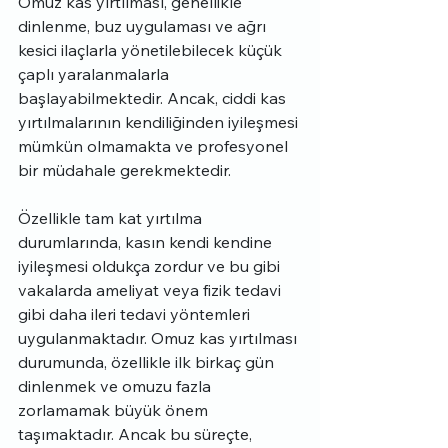
Omuz kas yırtılması, genellikle 
dinlenme, buz uygulaması ve ağrı 
kesici ilaçlarla yönetilebilecek küçük 
çaplı yaralanmalarla 
başlayabilmektedir. Ancak, ciddi kas 
yırtılmalarının kendiliğinden iyileşmesi 
mümkün olmamakta ve profesyonel 
bir müdahale gerekmektedir.
Özellikle tam kat yırtılma 
durumlarında, kasın kendi kendine 
iyileşmesi oldukça zordur ve bu gibi 
vakalarda ameliyat veya fizik tedavi 
gibi daha ileri tedavi yöntemleri 
uygulanmaktadır. Omuz kas yırtılması 
durumunda, özellikle ilk birkaç gün 
dinlenmek ve omuzu fazla 
zorlamamak büyük önem 
taşımaktadır. Ancak bu süreçte, 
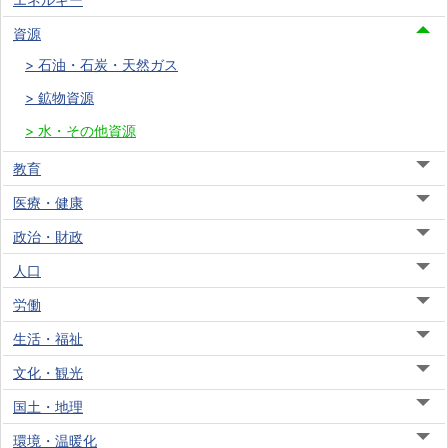
資源
石油・石炭・天然ガス
鉱物資源
水・その他資源
教育
医療・健康
政治・財政
人口
労働
生活・福祉
文化・観光
国土・地理
環境・温暖化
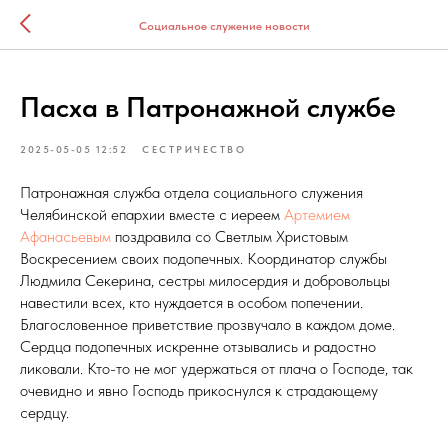
Социальное служение новости
Пасха в Патронажной службе
2025-05-05 12:52
СЕСТРИЧЕСТВО
Патронажная служба отдела социального служения
Челябинской епархии вместе с иереем
Артемием
Афанасьевым
поздравила со Светлым Христовым
Воскресением своих подопечных. Координатор службы
Людмила Секерина, сестры милосердия и добровольцы
навестили всех, кто нуждается в особом попечении.
Благословенное приветствие прозвучало в каждом доме.
Сердца подопечных искренне отзывались и радостно
ликовали. Кто-то не мог удержаться от плача о Господе, так
очевидно и явно Господь прикоснулся к страдающему
сердцу.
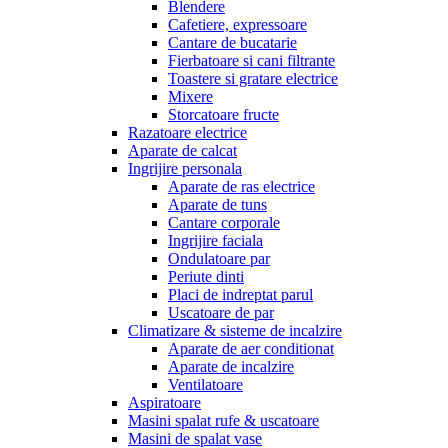
Blendere
Cafetiere, expressoare
Cantare de bucatarie
Fierbatoare si cani filtrante
Toastere si gratare electrice
Mixere
Storcatoare fructe
Razatoare electrice
Aparate de calcat
Ingrijire personala
Aparate de ras electrice
Aparate de tuns
Cantare corporale
Ingrijire faciala
Ondulatoare par
Periute dinti
Placi de indreptat parul
Uscatoare de par
Climatizare & sisteme de incalzire
Aparate de aer conditionat
Aparate de incalzire
Ventilatoare
Aspiratoare
Masini spalat rufe & uscatoare
Masini de spalat vase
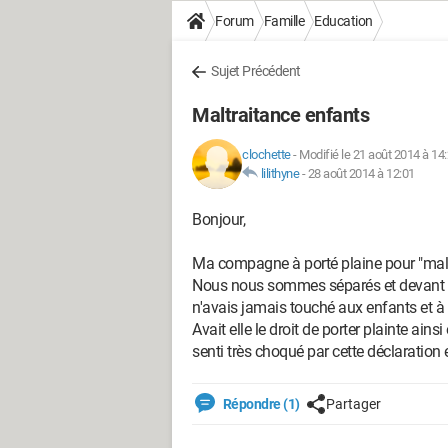
Forum
Famille
Education
Sujet Précédent
Maltraitance enfants
clochette
-
Modifié le 21 août 2014 à 14
lilithyne
-
28 août 2014 à 12:01
Bonjour,
Ma compagne à porté plaine pour "maltr
Nous nous sommes séparés et devant le 
n'avais jamais touché aux enfants et à 
Avait elle le droit de porter plainte ains
senti très choqué par cette déclaration e
Répondre (1)
Partager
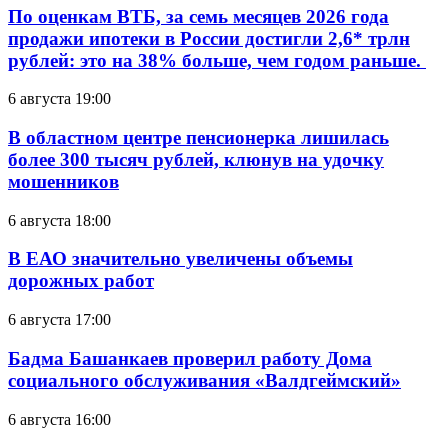
По оценкам ВТБ, за семь месяцев 2026 года
продажи ипотеки в России достигли 2,6* трлн
рублей: это на 38% больше, чем годом раньше.
6 августа 19:00
В областном центре пенсионерка лишилась
более 300 тысяч рублей, клюнув на удочку
мошенников
6 августа 18:00
В ЕАО значительно увеличены объемы
дорожных работ
6 августа 17:00
Бадма Башанкаев проверил работу Дома
социального обслуживания «Валдгеймский»
6 августа 16:00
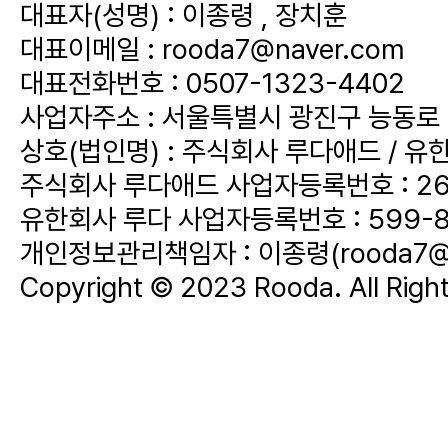
대표자(성명) : 이종령 , 장치훈
대표이메일 :
rooda7@naver.com
대표전화번호 :
0507-1323-4402
사업자주소 : 서울특별시 광진구 능동로 3
상호(법인명) : 주식회사 루다애드 / 유
주식회사 루다애드 사업자등록번호 : 268
유한회사 루다 사업자등록번호 : 599-8
개인정보관리책임자 :
이종령(rooda7@
Copyright © 2023 Rooda. All Righ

****

— YOUR TASK —
Give again exactly the lines from the one holding "6 августа 17:00" to the final line of the records, both ends included, and nothing more. Pictures do not belong in the copy.

— OUTPUT FOR THIS TASK —
6 августа 17:00
Бадма Башанкаев проверил работу Дома
социального обслуживания «Валдгеймский»
6 августа 16:00
대표자(성명) : 이종령 , 장치훈
대표이메일 :
rooda7@naver.com
대표전화번호 :
0507-1323-4402
사업자주소 : 서울특별시 광진구 능동로 3
상호(법인명) : 주식회사 루다애드 / 유
주식회사 루다애드 사업자등록번호 : 268
유한회사 루다 사업자등록번호 : 599-8
개인정보관리책임자 :
이종령(rooda7@
Copyright © 2023 Rooda. All Righ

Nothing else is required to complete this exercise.